Texte proposé:
++++

David Geselson
David Geselson
du 17/03/2016 au 03/04/2016
Théâtre Public de Montreuil,
Montreuil
Dans la continuité d’autres spectacles oscillant entre théâtre et conférence, David Geselson a souhaité retracer le parcours de son grand-père, ayant quitté la Lituanie en 1934 pour rejoindre la Palestine et fonder un kibboutz. Confronté ensuite à la Seconde guerre mondiale, il servit dans les Brigades Juives, partit combattre les nazis sur le front italien avant de revenir et d’assister à la fondation de l’État d’Israël. Marqué par cet aïeul, Geselson fait tout d’abord le choix de le raconter avant qu’il ne se trouve incarné par Elios Noël, autre comédien présent sur le plateau.
Avec un début très réussi (Geselson façon conteur d’histoire, avec humour et émotion), un louable effort de vulgarisation se met en place, aussi bien des us et coutumes (kibboutz, talmud, yeshivah) que de la géopolitique locale (tous les événements de 1934 à 1948 sont ainsi narrés). Lorsque l’incarnation se matérialise, quelques scènes déjà évoquées sont rejouées, sans que cela n’apparaisse complètement nécessaire ; pour autant, voir Yehouda prendre vie, avec ses qualités et ses défauts, donne un second souffle au spectacle. Comme souvent dans ce type de proposition, l’Histoire (avec sa grande hache, comme la caractérisa Pérec) et la petite histoire se croisent et les passages poignants (l’arrestation du père de Yehouda, resté en Lituanie) alternent alors avec les moments plus légers (la séquence où David Geselson se retrouve à Tokyo), dans une mise en scène assez simple et efficace, faite notamment d’écrans mobiles et de chaises.

++++

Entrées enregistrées

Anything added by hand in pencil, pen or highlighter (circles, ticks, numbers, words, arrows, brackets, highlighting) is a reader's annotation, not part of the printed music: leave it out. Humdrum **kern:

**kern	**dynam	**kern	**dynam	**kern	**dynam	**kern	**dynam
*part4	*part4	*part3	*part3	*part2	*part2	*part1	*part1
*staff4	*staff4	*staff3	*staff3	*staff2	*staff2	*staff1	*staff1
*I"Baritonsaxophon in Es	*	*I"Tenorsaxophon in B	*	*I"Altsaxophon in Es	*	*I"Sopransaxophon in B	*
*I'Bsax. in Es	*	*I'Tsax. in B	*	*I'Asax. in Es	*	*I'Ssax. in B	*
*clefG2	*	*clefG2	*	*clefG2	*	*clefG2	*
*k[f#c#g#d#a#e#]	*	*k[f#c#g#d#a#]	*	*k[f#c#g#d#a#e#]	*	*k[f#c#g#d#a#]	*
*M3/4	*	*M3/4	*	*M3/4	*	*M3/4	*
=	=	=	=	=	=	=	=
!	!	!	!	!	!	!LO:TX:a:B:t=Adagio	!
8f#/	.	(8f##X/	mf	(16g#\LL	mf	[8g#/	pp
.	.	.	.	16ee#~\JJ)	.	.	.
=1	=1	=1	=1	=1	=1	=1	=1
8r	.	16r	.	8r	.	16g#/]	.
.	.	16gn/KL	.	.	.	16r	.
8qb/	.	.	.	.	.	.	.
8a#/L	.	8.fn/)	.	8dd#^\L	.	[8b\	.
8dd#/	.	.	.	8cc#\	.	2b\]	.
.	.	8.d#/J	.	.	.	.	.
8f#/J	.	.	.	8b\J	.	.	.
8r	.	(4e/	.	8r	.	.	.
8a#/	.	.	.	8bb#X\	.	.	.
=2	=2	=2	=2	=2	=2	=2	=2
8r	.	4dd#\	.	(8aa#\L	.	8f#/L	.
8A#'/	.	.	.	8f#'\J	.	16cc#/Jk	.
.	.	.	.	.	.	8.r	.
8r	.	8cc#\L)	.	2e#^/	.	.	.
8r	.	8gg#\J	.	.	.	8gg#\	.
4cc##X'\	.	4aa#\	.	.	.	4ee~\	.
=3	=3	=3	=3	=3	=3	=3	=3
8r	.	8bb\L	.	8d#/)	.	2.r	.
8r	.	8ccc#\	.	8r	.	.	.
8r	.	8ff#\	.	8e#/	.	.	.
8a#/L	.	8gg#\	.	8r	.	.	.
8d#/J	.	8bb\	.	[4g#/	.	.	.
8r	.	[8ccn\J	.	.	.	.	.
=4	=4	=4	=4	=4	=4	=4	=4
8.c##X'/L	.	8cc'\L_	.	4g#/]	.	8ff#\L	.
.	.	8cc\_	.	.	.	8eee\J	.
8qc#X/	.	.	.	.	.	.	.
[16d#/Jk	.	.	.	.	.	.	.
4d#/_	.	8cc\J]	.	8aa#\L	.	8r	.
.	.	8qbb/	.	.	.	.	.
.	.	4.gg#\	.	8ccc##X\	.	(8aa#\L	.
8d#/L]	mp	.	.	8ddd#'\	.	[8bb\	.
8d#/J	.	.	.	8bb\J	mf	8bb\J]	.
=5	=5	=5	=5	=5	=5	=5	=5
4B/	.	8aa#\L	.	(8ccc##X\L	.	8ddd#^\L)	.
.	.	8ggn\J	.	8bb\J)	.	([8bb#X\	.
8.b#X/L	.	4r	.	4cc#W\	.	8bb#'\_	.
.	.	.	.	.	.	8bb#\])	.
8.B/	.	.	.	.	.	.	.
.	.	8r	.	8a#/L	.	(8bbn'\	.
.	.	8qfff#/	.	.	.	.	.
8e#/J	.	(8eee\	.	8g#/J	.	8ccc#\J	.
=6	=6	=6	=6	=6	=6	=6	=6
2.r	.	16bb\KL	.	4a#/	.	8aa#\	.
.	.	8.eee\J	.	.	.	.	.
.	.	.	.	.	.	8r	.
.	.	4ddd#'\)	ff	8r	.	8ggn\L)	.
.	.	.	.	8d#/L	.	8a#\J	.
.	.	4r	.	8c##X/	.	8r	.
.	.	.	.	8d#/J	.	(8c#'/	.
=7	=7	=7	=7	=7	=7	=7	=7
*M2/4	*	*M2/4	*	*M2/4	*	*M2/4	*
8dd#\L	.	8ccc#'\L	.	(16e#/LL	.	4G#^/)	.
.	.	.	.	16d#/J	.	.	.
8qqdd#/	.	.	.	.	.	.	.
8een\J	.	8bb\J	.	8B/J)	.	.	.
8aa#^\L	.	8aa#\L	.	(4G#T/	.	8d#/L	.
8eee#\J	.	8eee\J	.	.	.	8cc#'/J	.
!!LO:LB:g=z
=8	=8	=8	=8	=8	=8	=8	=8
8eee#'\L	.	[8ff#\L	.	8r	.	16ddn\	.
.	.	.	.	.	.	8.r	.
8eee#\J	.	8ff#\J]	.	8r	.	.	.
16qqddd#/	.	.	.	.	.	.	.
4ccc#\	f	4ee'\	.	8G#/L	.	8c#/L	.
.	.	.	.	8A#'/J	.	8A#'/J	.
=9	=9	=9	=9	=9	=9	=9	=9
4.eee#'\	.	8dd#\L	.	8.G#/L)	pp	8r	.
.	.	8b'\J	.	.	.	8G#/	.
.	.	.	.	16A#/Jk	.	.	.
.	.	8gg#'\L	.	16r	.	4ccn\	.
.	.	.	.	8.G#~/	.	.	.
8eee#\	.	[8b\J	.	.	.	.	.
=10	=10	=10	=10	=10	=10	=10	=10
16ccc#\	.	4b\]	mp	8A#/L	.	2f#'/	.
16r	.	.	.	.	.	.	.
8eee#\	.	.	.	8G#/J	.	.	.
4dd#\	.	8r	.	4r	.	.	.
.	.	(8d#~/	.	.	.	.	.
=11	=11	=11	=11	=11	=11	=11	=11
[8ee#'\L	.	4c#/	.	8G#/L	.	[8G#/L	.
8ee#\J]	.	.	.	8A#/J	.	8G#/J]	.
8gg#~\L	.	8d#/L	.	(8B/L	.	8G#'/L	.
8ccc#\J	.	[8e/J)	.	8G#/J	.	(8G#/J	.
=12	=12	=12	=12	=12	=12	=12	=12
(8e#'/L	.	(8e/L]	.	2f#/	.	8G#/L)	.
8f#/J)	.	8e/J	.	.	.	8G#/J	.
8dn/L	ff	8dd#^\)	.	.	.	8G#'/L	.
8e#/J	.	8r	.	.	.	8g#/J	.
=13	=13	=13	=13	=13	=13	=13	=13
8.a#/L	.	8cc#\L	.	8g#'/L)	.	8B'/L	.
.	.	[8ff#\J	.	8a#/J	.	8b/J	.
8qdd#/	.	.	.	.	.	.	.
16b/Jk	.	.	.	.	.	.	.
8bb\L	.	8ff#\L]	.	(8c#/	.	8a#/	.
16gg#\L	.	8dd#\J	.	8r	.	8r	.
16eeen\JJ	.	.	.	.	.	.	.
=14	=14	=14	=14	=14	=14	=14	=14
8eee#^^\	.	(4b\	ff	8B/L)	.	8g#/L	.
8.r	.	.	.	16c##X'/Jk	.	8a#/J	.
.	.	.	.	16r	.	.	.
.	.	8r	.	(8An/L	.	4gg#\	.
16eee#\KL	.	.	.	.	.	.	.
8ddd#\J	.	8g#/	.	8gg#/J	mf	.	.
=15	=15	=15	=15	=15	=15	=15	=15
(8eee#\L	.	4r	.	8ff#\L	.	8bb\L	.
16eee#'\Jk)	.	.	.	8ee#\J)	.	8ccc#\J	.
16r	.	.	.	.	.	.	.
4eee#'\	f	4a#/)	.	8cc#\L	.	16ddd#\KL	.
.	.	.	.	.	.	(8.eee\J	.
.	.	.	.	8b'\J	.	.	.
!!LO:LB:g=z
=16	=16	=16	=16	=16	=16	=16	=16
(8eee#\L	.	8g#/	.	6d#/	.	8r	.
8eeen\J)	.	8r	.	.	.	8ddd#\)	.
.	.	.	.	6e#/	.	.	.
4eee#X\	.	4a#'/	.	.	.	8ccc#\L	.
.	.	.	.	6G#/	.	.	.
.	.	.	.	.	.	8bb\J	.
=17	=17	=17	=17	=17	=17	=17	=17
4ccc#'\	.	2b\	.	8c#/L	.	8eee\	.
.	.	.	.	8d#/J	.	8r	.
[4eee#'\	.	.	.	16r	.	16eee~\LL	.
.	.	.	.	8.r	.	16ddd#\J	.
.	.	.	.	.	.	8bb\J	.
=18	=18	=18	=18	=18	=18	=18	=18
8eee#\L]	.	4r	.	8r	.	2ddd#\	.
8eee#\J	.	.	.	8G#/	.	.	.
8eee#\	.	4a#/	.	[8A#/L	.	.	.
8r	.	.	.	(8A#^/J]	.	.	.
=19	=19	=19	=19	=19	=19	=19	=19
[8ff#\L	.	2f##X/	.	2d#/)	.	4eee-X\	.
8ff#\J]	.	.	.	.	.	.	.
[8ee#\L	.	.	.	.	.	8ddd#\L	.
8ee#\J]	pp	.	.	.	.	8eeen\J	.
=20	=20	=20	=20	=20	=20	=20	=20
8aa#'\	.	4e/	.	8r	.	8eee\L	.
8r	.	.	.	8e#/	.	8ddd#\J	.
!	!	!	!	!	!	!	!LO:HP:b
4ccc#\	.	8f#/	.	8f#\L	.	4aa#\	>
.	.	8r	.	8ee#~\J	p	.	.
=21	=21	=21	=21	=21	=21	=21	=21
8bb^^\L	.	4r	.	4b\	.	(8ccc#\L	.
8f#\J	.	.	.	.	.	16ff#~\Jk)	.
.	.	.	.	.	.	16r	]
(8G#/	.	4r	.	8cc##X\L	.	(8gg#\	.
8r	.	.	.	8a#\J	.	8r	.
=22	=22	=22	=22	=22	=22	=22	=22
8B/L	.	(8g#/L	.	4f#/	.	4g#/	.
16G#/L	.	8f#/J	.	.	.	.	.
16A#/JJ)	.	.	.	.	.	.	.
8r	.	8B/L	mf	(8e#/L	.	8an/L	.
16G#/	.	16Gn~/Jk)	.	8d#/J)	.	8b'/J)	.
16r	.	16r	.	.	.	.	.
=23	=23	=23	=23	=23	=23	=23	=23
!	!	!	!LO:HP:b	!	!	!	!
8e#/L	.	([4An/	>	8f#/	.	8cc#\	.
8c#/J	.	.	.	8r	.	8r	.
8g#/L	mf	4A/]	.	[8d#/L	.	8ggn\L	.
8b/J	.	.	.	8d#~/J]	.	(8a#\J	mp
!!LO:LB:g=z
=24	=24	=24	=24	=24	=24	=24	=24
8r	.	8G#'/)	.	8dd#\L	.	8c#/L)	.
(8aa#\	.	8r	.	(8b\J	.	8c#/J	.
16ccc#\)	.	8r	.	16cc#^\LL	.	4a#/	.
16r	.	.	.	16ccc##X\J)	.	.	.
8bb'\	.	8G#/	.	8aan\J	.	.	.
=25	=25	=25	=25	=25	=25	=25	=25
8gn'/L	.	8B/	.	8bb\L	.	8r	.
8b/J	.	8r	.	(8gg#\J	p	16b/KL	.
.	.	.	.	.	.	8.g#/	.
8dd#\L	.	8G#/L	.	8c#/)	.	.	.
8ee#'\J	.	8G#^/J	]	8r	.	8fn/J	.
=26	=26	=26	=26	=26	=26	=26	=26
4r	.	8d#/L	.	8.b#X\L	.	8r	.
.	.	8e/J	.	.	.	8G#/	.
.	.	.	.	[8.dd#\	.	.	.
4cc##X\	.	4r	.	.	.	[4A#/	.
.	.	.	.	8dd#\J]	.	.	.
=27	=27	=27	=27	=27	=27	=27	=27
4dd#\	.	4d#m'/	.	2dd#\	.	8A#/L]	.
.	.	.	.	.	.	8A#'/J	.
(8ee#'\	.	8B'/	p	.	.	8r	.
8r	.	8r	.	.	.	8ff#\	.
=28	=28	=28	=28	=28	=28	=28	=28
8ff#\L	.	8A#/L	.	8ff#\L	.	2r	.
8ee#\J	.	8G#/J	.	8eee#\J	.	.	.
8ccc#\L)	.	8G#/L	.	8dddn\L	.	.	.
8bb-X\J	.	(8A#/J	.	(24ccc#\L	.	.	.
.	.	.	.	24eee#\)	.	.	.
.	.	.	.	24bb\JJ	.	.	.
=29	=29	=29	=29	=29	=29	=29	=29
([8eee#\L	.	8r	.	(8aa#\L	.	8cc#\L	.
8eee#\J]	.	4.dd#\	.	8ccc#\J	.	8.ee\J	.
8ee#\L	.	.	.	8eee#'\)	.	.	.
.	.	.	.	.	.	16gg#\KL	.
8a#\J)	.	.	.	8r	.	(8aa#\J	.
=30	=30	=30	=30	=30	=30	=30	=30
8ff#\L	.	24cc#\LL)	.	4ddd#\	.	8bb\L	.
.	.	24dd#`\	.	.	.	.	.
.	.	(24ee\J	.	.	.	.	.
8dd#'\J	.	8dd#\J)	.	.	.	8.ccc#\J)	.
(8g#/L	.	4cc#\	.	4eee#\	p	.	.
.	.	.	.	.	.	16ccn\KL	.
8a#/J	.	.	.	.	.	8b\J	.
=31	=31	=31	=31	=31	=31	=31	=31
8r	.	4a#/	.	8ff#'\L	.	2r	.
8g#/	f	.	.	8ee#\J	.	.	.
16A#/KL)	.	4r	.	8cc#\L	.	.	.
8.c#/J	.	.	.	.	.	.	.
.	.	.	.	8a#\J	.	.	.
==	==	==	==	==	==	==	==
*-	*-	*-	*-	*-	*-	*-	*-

++++

Consignes:
A. D'après la critique du spectacle de David Geselson, en quelle année son grand-père a-t-il quitté la Lituanie ?
B. Poursuivez la critique du spectacle de David Geselson à partir de sa dernière phrase.

Corrigé:
A. En 1934.

B.
Tout cela permet d’arriver à l’affrontement final entre le petit-fils et le grand-père, autour de la légitimité du peuple juif à investir la terre des Palestiniens arabes : le vide est-il du rien et n’appartient-il vraiment à personne ? Celui qui était présenté comme un héros se trouve alors montré comme un colon comme les autres, chacun défendant un point de vue qui peut s’entendre et qui, en toute hypothèse, résonne vivement avec des questions contemporaines.